• _GIVEN ENTRIES_:
>> start
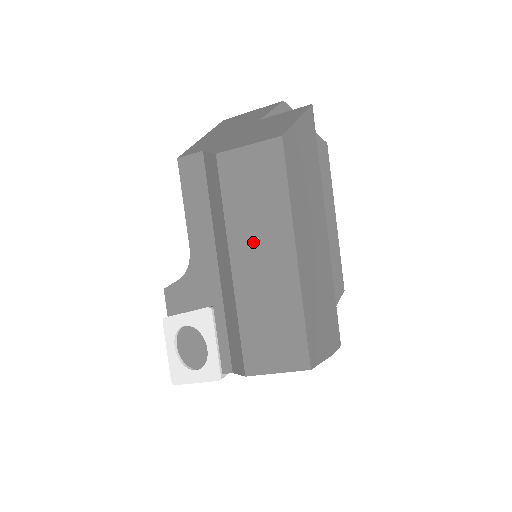
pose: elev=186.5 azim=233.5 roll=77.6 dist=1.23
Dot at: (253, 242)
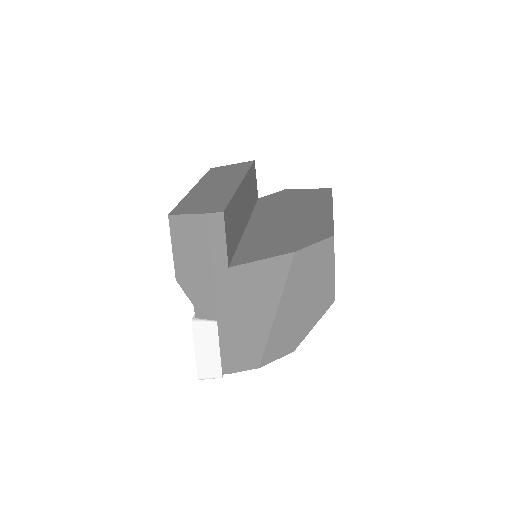
Dot at: occluded
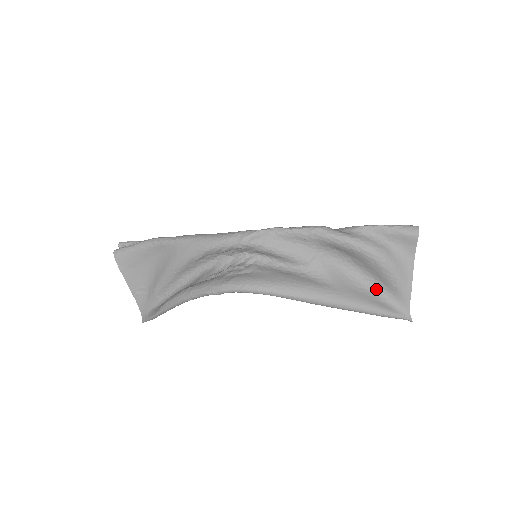
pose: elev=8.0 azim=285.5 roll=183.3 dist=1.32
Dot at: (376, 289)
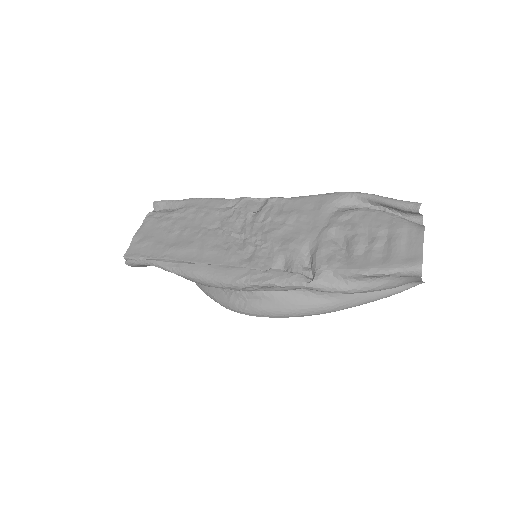
Dot at: occluded
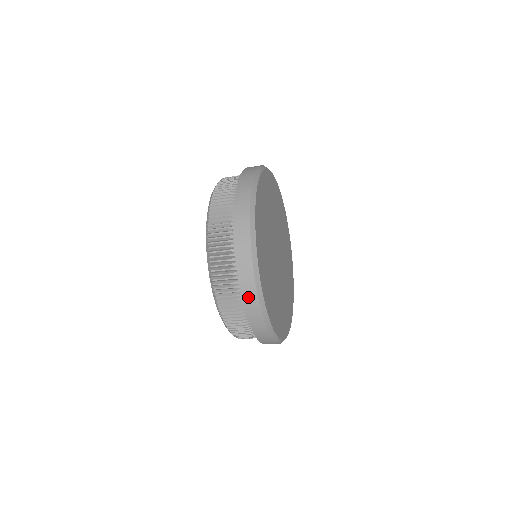
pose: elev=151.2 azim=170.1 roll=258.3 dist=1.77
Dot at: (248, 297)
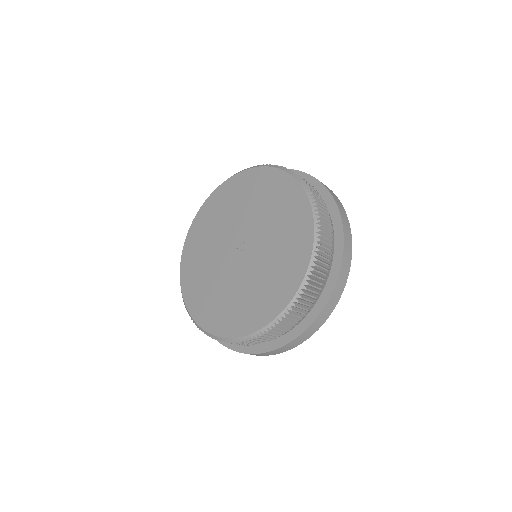
Dot at: occluded
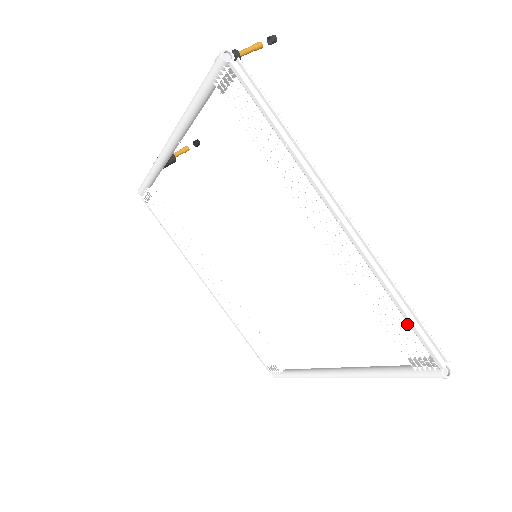
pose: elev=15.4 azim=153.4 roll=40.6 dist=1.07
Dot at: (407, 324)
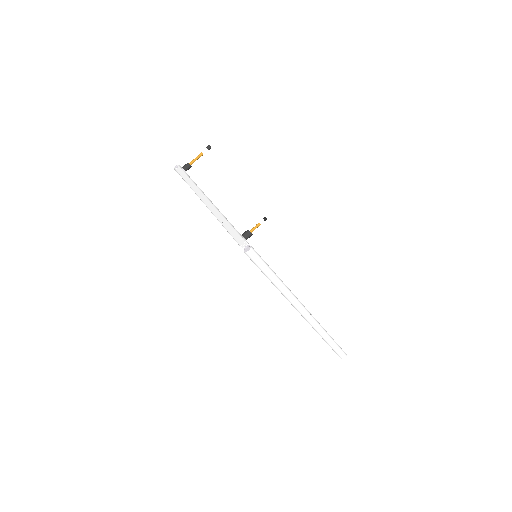
Dot at: occluded
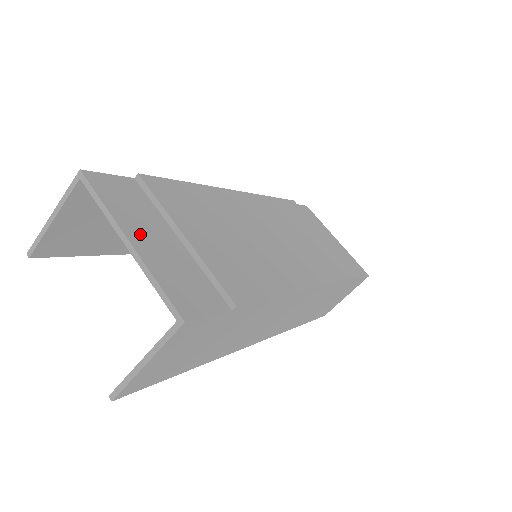
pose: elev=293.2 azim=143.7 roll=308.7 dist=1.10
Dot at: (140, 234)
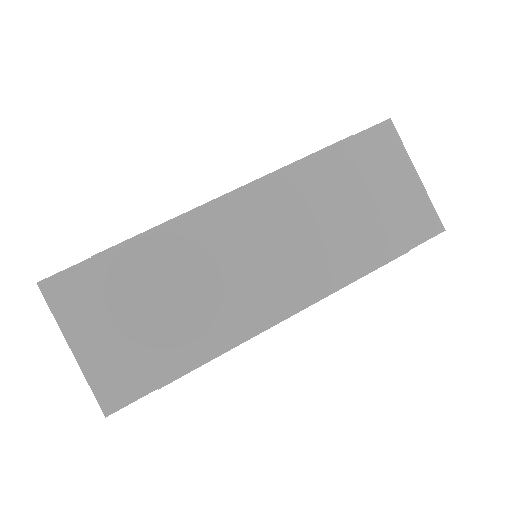
Dot at: (83, 337)
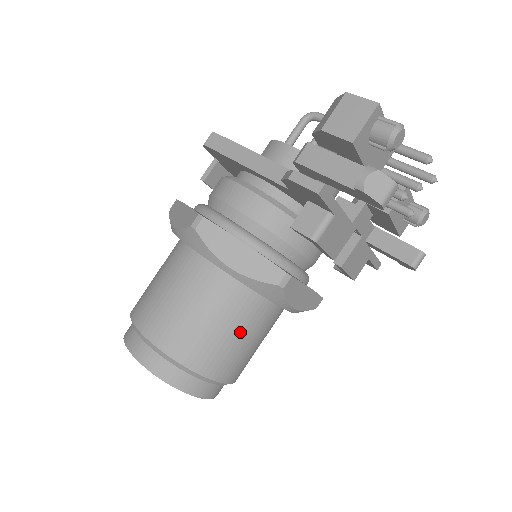
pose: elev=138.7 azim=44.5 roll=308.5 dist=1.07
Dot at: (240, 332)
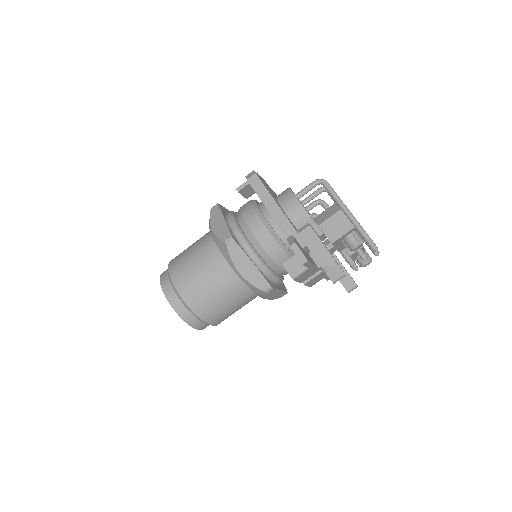
Dot at: (233, 304)
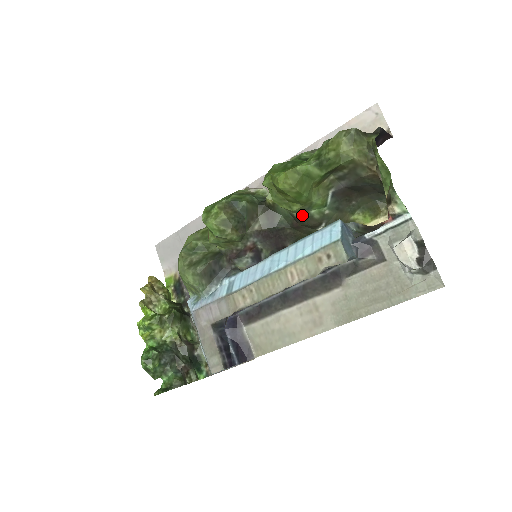
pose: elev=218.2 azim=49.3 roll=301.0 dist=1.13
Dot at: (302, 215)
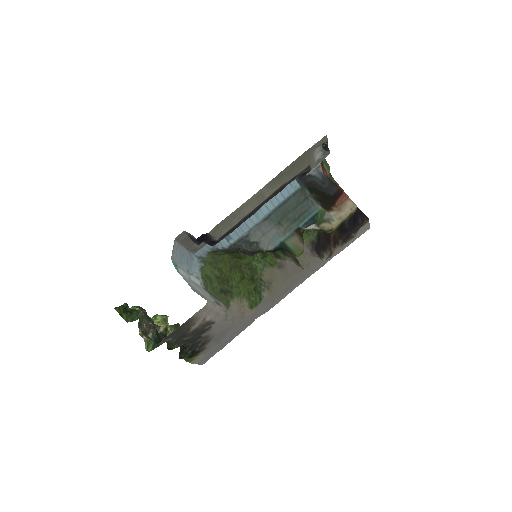
Dot at: occluded
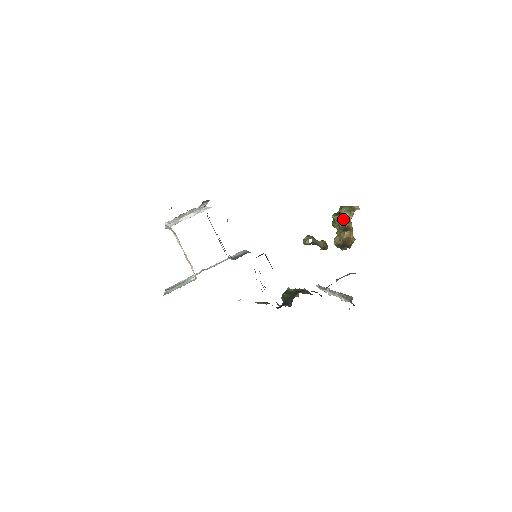
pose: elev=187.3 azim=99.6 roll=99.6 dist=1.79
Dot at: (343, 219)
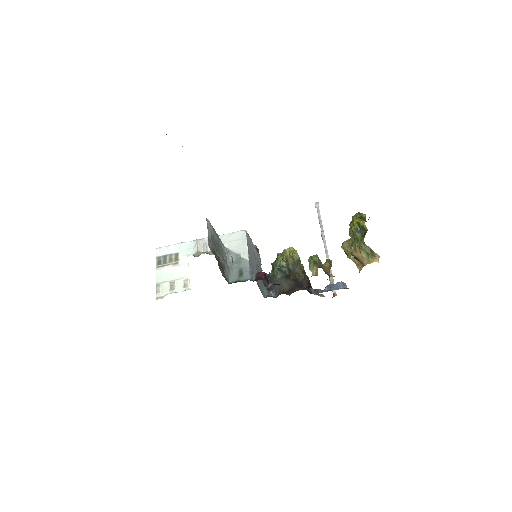
Dot at: (359, 253)
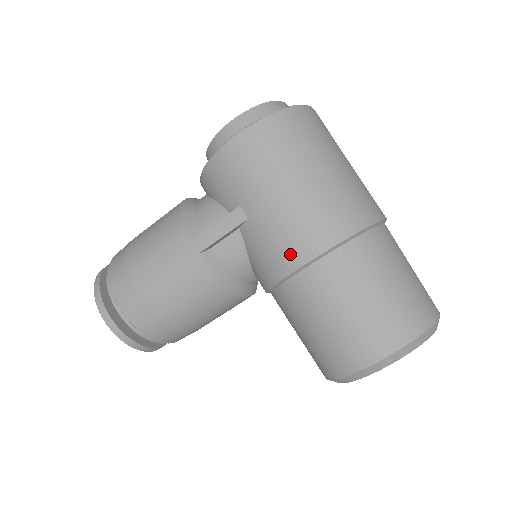
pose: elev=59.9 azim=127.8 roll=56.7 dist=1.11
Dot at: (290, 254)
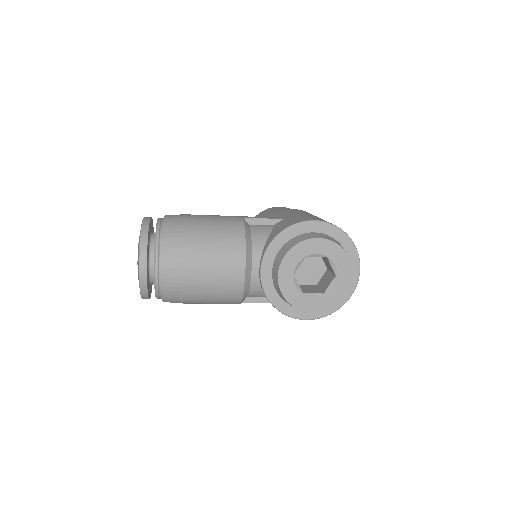
Dot at: occluded
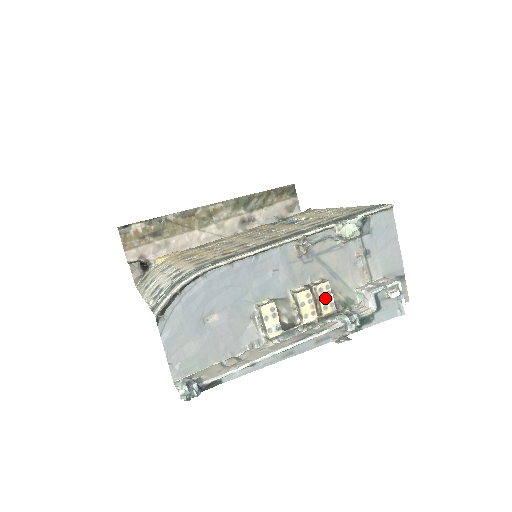
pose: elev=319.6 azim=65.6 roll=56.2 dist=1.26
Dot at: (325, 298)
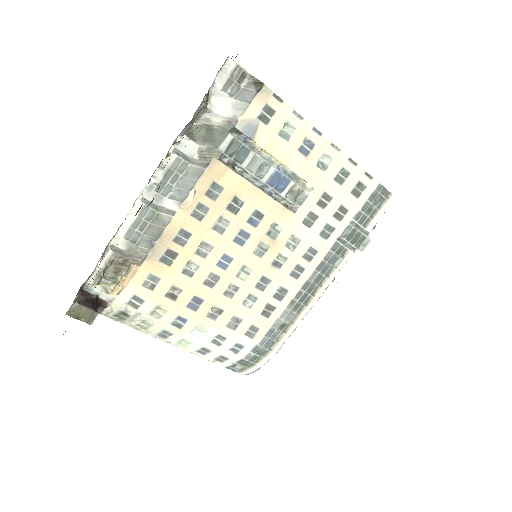
Dot at: occluded
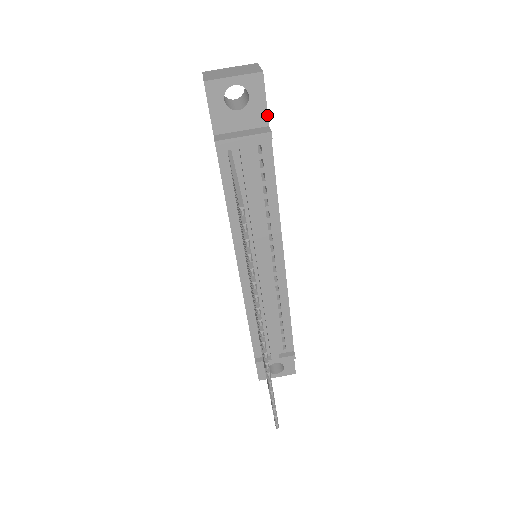
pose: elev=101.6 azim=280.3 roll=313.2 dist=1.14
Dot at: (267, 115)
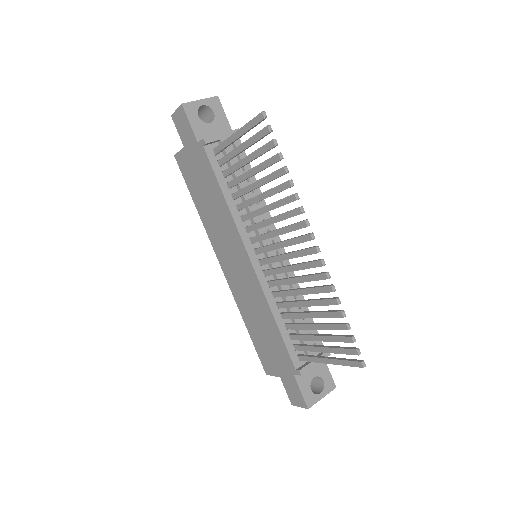
Dot at: (229, 125)
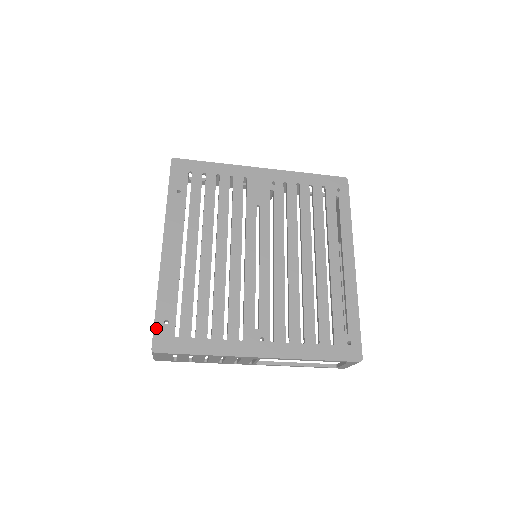
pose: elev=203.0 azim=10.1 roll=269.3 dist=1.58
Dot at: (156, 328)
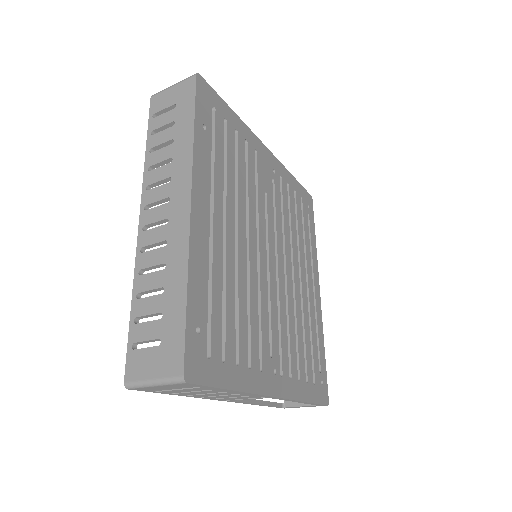
Dot at: (188, 339)
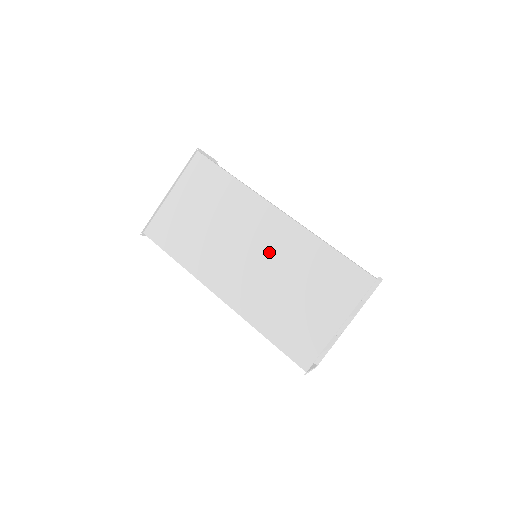
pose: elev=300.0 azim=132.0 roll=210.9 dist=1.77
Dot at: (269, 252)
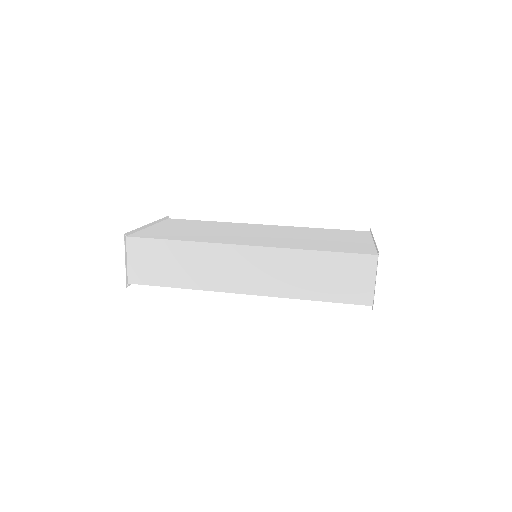
Dot at: (275, 232)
>> end
Rewrite all of the records above, replacing every "dist" with "distance" and leaving everything else unchanged. Leave the pictures out of your answer.

pose: elev=186.5 azim=233.5 roll=77.6 distance=1.23
Dot at: (253, 242)
Dot at: occluded
pose: elev=8.0 azim=285.5 roll=183.3 distance=1.32
Dot at: (376, 289)
Dot at: occluded
pose: elev=151.2 azim=170.1 roll=258.3 distance=1.77
Dot at: (248, 297)
Dot at: occluded
pose: elev=15.4 azim=153.4 roll=40.6 distance=1.07
Dot at: (407, 324)
Dot at: occluded
pose: elev=293.2 azim=143.7 roll=308.7 distance=1.10
Dot at: (140, 234)
Dot at: (83, 337)
pose: elev=138.7 azim=44.5 roll=308.5 distance=1.07
Dot at: (240, 332)
Dot at: (233, 304)
pose: elev=218.2 azim=49.3 roll=301.0 distance=1.13
Dot at: (302, 215)
Dot at: occluded
pose: elev=187.3 azim=99.6 roll=99.6 distance=1.79
Dot at: (343, 219)
Dot at: (359, 253)
pose: elev=59.9 azim=127.8 roll=56.7 distance=1.11
Dot at: (290, 254)
Dot at: occluded
pose: elev=319.6 azim=65.6 roll=56.2 distance=1.26
Dot at: (325, 298)
Dot at: occluded
pose: elev=101.6 azim=280.3 roll=313.2 distance=1.14
Dot at: (267, 115)
Dot at: (229, 125)
pose: elev=203.0 azim=10.1 roll=269.3 distance=1.58
Dot at: (156, 328)
Dot at: (188, 339)
pose: elev=300.0 azim=132.0 roll=210.9 distance=1.77
Dot at: (269, 252)
Dot at: (275, 232)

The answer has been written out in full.